Aku tidak langsung mengiyakannya. Aku bertanya, apakah pak Bambang tidak salah hendak menjodohkan keponakannya denganku yang miskin ini. Pak Bambang tertawa, dia mengatakan bahwa dia tidak memandang orang dari hartanya, tapi dari sikap dan perilakunya. Dia mengatakan bahwa aku adalah pria yang baik dan dapat dipercaya. Akhirnya aku setuju dengan tawarannya itu.

Tak berselang lama kami menikah dengan pesta sederhana, aku sangat bersyukur akhirnya bisa bertemu jodoh di masjid. Tak lupa, aku berterimakasih kepada orang bijak yang dulu memberikan nasehat baik kepadaku hingga akhirnya Tuhan benar-benar memberikanku jalan untuk menemukan jodohku.

Setelah menikah, aku bertanya kepada istriku. Aku bercerita tentang pengalaman hidupku yang terbilang cukup pahit hingga bertemu dengannya di masjid dan melakukan hal yang menurutku bodoh karena tidak langsung menolongnya dengan alasan bukan mahram. Istriku tersenyum, dia mengatakan bahwa justru karena hal itulah dia sangat mengagumiku dan meminta pamannya untuk mendatangiku.

Kok bisa gitu?

Istriku mengatakan bahwa dia sudah jarang menemui pria sepertiku. Seorang pria yang kaku dengan wanita yang bukan mahramnya karena menjaga diri. Pria yang selalu menundukkan wajahnya karena ingin menjaga diri. Pria muda yang berjuang mengisi masjid. Ah, sanjungan istriku membuatku malu sendiri saat itu.

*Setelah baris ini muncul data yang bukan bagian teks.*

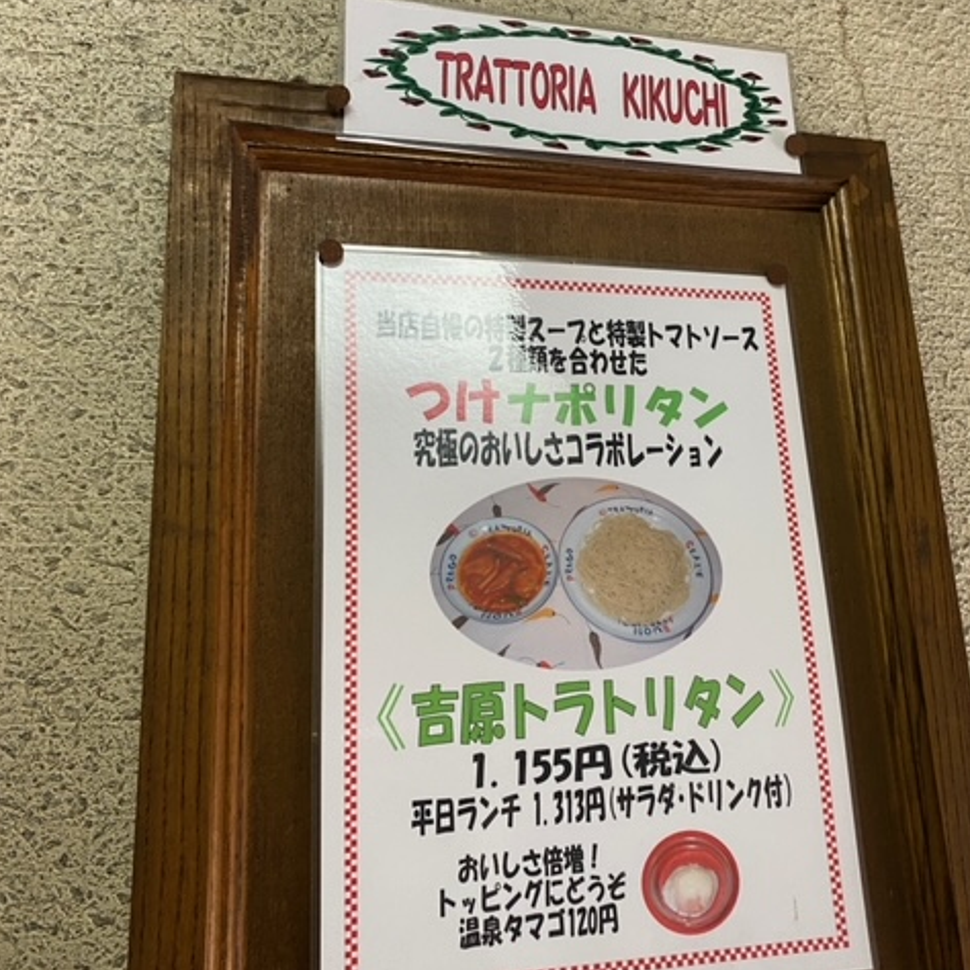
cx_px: 575
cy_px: 485
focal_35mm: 31
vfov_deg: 52.5
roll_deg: +2.6
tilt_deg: +14.2
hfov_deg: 52.2
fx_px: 983
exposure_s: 1/50
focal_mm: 4.25
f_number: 1.8
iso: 250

Padahal aku tidaklah sebaik yang dia kira, tapi mungkin Tuhan memang telah memberikan benih cinta kepada istriku dari hal yang ku pikir adalah sebuah kekakuan sikap seorang lelaki.

Bertemu jodoh bisa dimana saja. Ada yang mengatakan bahwa kita bisa saja bertemu jodoh di tempat hiburan. Kita juga bisa bertemu jodoh di tempat maksiat. Namun tentunya kita bisa bertemu jodoh di tempat yang baik dan dirahmati Tuhan. Tergantung niat kita, ingin menemukan jodoh yang baik maka datangilah tempat yang baik pula.